В деревню, где Николай Алексеевич решил остановиться, приехали ночью. Голодные шершавые собаки кидались под ноги лошадям, бежали за тарантасом, оглашая пронзительным лаем тихую пустую улицу. Кучер остановил тарантас у последней избы, стоявшей несколько на отлете, почти у самого леса. Въехали во двор; из избы выбежал заспанный мужик; распрягли лошадей, устроили Некрасову постель в сарайчике, набитом сеном, привязали собак у колодца. Некрасов велел разбудить себя пораньше и с наслаждением растянулся на своем ложе. Он слышал, как разговаривали тихонько Василий, кучер и хозяин избы, как что-то шелестело и шевелилось в сене, — видно, потревоженная мышь пробиралась в свою нору; где-то на дальнем конце деревни залаяла собака, ей лениво ответила другая, и заворчали псы около колодца. Потом сон, внезапный и крепкий, смежил его веки, и он провалился в небытие.

…Разбудил Некрасова петух. Он кричал совсем рядом, видимо, у самых дверей сарая. Скрипучий пронзительный голос его покрывал все другие звуки, и только во время коротеньких промежутков, когда он переводил дух, слышно было, что на соседних дворах ему вторили еще несколько петушиных голосов. Что-то глухо ударило в стенку сарая, и петух с криком побежал через двор. Некрасов посмотрел в широкую щель — невдалеке стоял Василий и кидал вслед петуху комья земли. На бревнах сидело четверо ребятишек; кучер поил около колодца лошадей, собаки играли и валялись посреди двора. Утро было прекрасное, солнце светило в щели сарая, в косых лучах беззвучно плясали мелкие мушки. Некрасов сполз со своей высокой постели и, щурясь на солнце, остановился в дверях сарая.
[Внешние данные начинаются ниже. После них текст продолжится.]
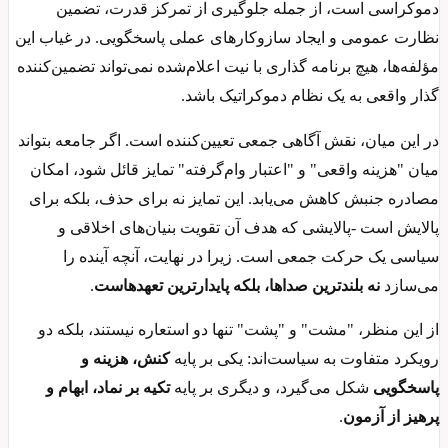
دموکراسی است، از جمله جلوگیری از تمرکز قدرت، تضمین
نظارت عمومی و ایجاد سازوکارهای عملی پاسخگویی. در غیاب این
مؤلفه‌ها، هیچ برنامه گذاری با نیت اعلام‌شده نمی‌تواند تضمین‌کننده
گذار واقعی به یک نظام دموکراتیک باشد.
در این میان، نقش آگاهی جمعی تعیین‌کننده است. اگر جامعه بتواند
میان "هزینه واقعی" و "اعتبار وام‌گرفته" تمایز قائل شود، امکان
مصادره جنبش کاهش می‌یابد. این تمایز نه برای حذف، بلکه برای
پالایش است -پالایشی که هدف آن تقویت بنیان‌های اخلاقی و
سیاسی یک حرکت جمعی است. زیرا در نهایت، آنچه آینده را
می‌سازد
نه بلندترین صداها، بلکه پایدارترین تعهدهاست
.
از این منظر، "مشت" و "پشت" تنها دو استعاره نیستند، بلکه دو
رویکرد متفاوت به سیاست‌اند: یکی بر پایه
کنش، هزینه و
پاسخگویی
شکل می‌گیرد، و دیگری بر پایه
تکیه بر نماد، ابهام و
پرهیز از آزمون
.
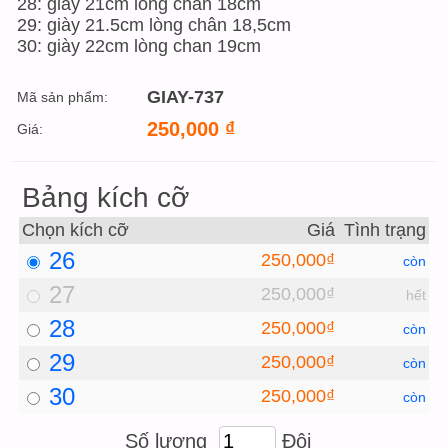
28: giày 21cm lòng chân 18cm
29: giày 21.5cm lòng chân 18,5cm
30: giày 22cm lòng chan 19cm
GIAY-737
Mã sản phẩm:
250,000
₫
Giá:
Bảng kích cỡ
Chọn kích cỡ
Giá
Tình trạng
26
250,000₫
còn
27
250,000₫
hết
28
250,000₫
còn
29
250,000₫
còn
30
250,000₫
còn
Số lượng
Đôi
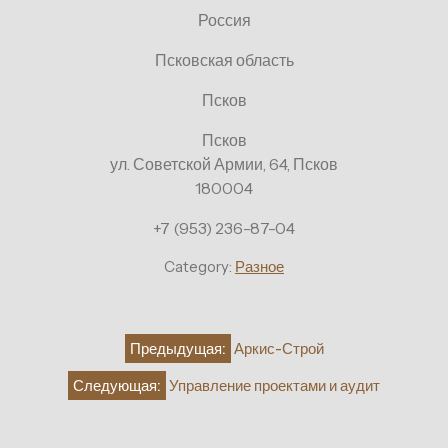
Россия
Псковская область
Псков
Псков
ул. Советской Армии, 64, Псков
180004
+7 (953) 236-87-04
Category:
Разное
Навигация
Предыдущая:
Аркис-Строй
по
Следующая:
Управление проектами и аудит
записям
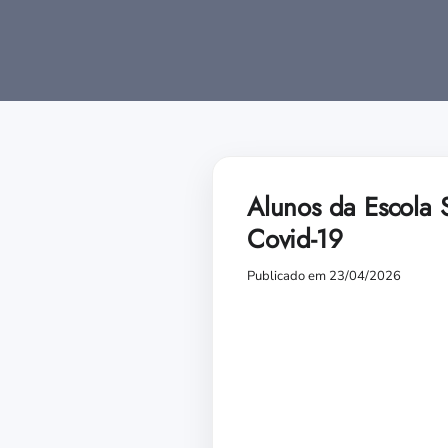
Alunos da Escola 
Covid-19
Publicado em 23/04/2026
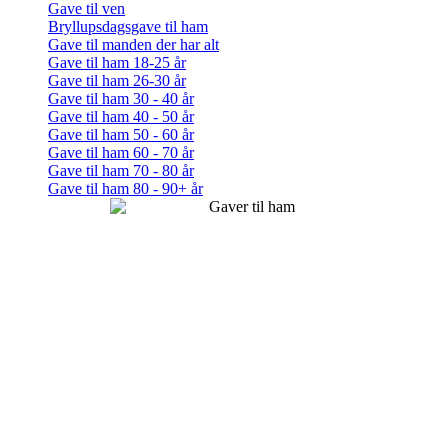
Gave til ven
Bryllupsdagsgave til ham
Gave til manden der har alt
Gave til ham 18-25 år
Gave til ham 26-30 år
Gave til ham 30 - 40 år
Gave til ham 40 - 50 år
Gave til ham 50 - 60 år
Gave til ham 60 - 70 år
Gave til ham 70 - 80 år
Gave til ham 80 - 90+ år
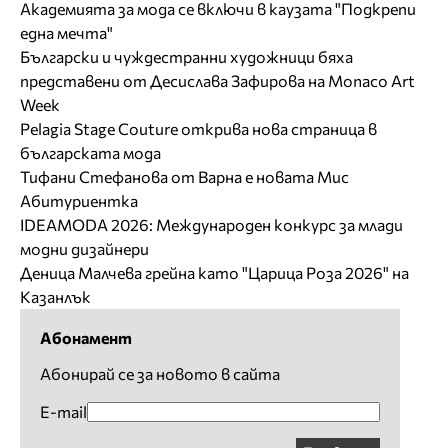
Академията за мода се включи в каузата "Подкрепи
една мечта"
Български и чуждестранни художници бяха
представени от Десислава Зафирова на Monaco Art
Week
Pelagia Stage Couture открива нова страница в
българската мода
Тифани Стефанова от Варна е новата Мис
Абитуриентка
IDEAMODA 2026: Международен конкурс за млади
модни дизайнери
Деница Малчева грейна като "Царица Роза 2026" на
Казанлък
Абонамент
Абонирай се за новото в сайта
E-mail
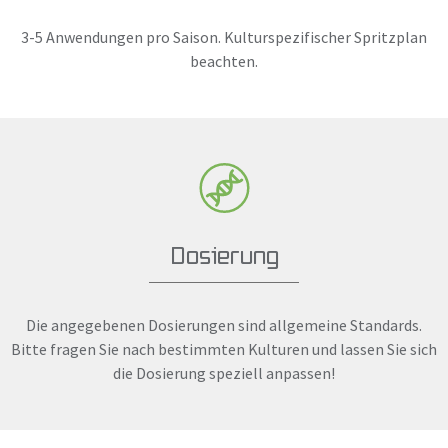
3-5 Anwendungen pro Saison. Kulturspezifischer Spritzplan
beachten.
Dosierung
Die angegebenen Dosierungen sind allgemeine Standards.
Bitte fragen Sie nach bestimmten Kulturen und lassen Sie sich
die Dosierung speziell anpassen!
— Счастливо проснуться, Николай Алексеевич! — весело закричал Василий. — Как изволили спать?

— Спал изрядно. Перина уж больно хороша.

— Перина крестьянская, — каждая пушина три аршина. Умываться подавать?

Некрасов с наслаждением облился водой у колодца, причесал еще пахнувшие сеном волосы и присел на бревна, рядом с ребятишками. Они, как стайка воробьев, шарахнулись в сторону и остановились, прячась друг за друга.

— Чего испугались? — спросил Николай Алексеевич. — Я не медведь, в лес не утащу. Ну-ка, красавица, скажи, как тебя зовут? — обратился он к маленькой, испуганно моргающей девочке.

— Варька, — баском ответил за нее старший.

— Варька? Хорошее имя — Варька. А ты, Варька, конфеты любишь? А орехи?